I'm allergic to soy. Easy enough you say, not so! Soy is in so many things now days. In nearly all breads there is soy (as well as milk solids), or soy flour. I've found a couple of breads that I can have, I tend to keep them in the freezer and defrost pieces as I need them because I don't eat a lot of bread. I can also have bagels, yay! But still soy is in so many things, it is an emulsifier in chewing gum, in 95% of chocolate (in the form of soy lechtin, an emulsifier), and ugh, so many other things. I mean even the mayo and tartare sauce at my work contain milk and soy. Something I still need to do is figure out which numbers indicate the inclusion of soy. Any tips?
Fermented soy products such as miso, tamari and soy sauce are okay as the fermentation kills the whatever it is in the soy that causes the allergic reaction. Tofu is usually okay, and soy oil is fine.
Additive 220
Additive 220 is a preservative, it's in the family of sulfites so watch out for that word. I've found it in the muesli that my family eats. It can be found in dried fruit and veggies, dessicated coconut, cookies, cakes, pastries, pasta, juices, cordials, and syrups, tomato paste, mayo, sausages, cheeses, wine, and the list goes on.

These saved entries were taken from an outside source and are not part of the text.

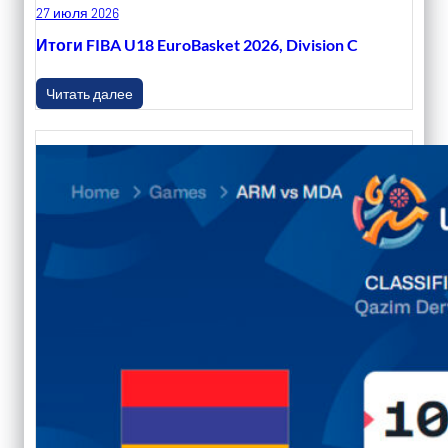
27 июля 2026
Итоги FIBA U18 EuroBasket 2026, Division C
Читать далее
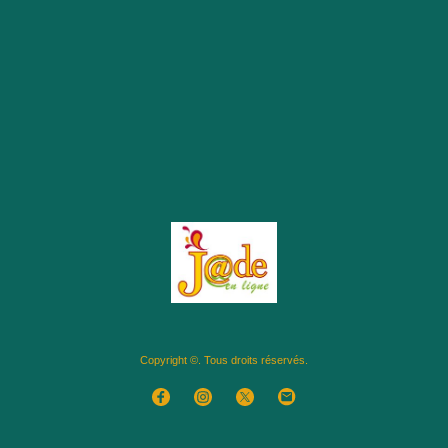
Copyright ©. Tous droits réservés.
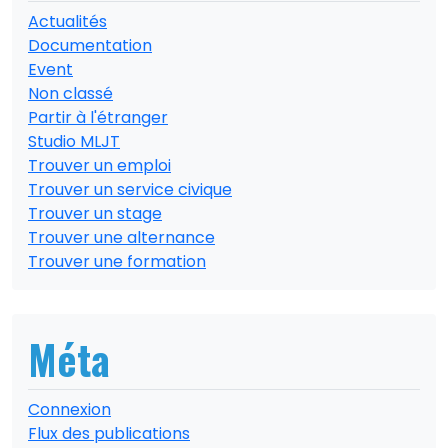
Actualités
Documentation
Event
Non classé
Partir à l'étranger
Studio MLJT
Trouver un emploi
Trouver un service civique
Trouver un stage
Trouver une alternance
Trouver une formation
Méta
Connexion
Flux des publications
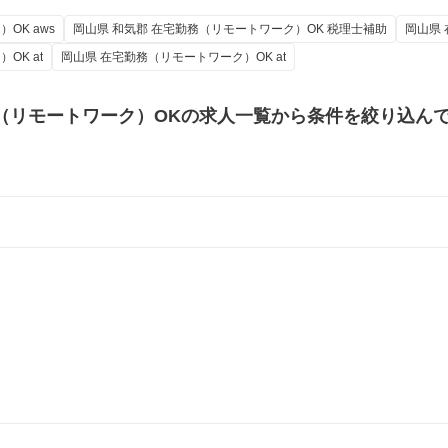
OK aws
岡山県 和気郡 在宅勤務（リモートワーク）OK 税理士補助
岡山県
OK at
岡山県 在宅勤務（リモートワーク）OK at
（リモートワーク）OKの
求人一覧から条件を絞り込ん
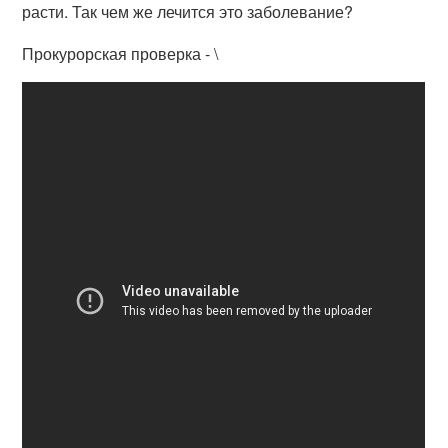
расти. Так чем же лечится это заболевание?
Прокурорская проверка - \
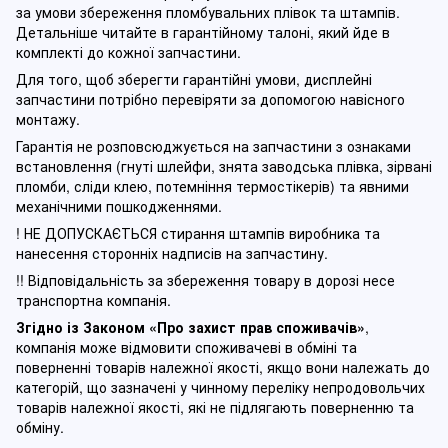
за умови збереження пломбувальних плівок та штампів.
Детальніше читайте в гарантійному талоні, який йде в
комплекті до кожної запчастини.
Для того, щоб зберегти гарантійні умови, дисплейні
запчастини потрібно перевіряти за допомогою навісного
монтажу.
Гарантія не розповсюджується на запчастини з ознаками
встановлення (гнуті шлейфи, знята заводська плівка, зірвані
пломби, сліди клею, потемніння термостікерів) та явними
механічними пошкодженнями.
! НЕ ДОПУСКАЄТЬСЯ стирання штампів виробника та
нанесення сторонніх надписів на запчастину.
!! Відповідальність за збереження товару в дорозі несе
транспортна компанія.
Згідно із Законом
«Про захист прав споживачів»
,
компанія може відмовити споживачеві в обміні та
поверненні товарів належної якості, якщо вони належать до
категорій, що зазначені у чинному п
ереліку непродовольчих
товарів належної якості, які не підлягають поверненню та
обміну
.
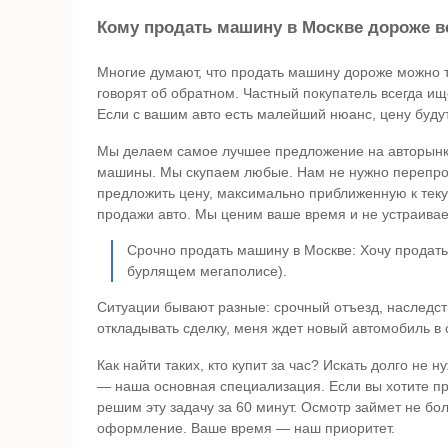
Кому продать машину в Москве дороже в
Многие думают, что продать машину дороже можно т
говорят об обратном. Частный покупатель всегда и
Если с вашим авто есть малейший нюанс, цену будут
Мы делаем самое лучшее предложение на авторынк
машины. Мы скупаем любые. Нам не нужно перепро
предложить цену, максимально приближенную к текущ
продажи авто. Мы ценим ваше время и не устраивае
Срочно продать машину в Москве: Хочу продать 
бурлящем мегаполисе).
Ситуации бывают разные: срочный отъезд, наследств
откладывать сделку, меня ждет новый автомобиль в
Как найти таких, кто купит за час? Искать долго не 
— наша основная специализация. Если вы хотите пр
решим эту задачу за 60 минут. Осмотр займет не бо
оформление. Ваше время — наш приоритет.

Aparently I've had these allergies all my life, but I've only just found out about them. I have tried dairy-free diets in the past, but replaced dairy milk with soy milk, so surprise surprise there was no difference. These allergies aren't outright killing me, but they do make life unpleasant. I get eczema from it, have had all my life, when I was younger I would get colds, glue ear, ear and nose infections a lot, and in the past few years I've developed bad sinus problems, to the point where I've been struggling with a sinus infection since December.

So to damnation with lactose and soy and additives! I can be happy without you!! Ha!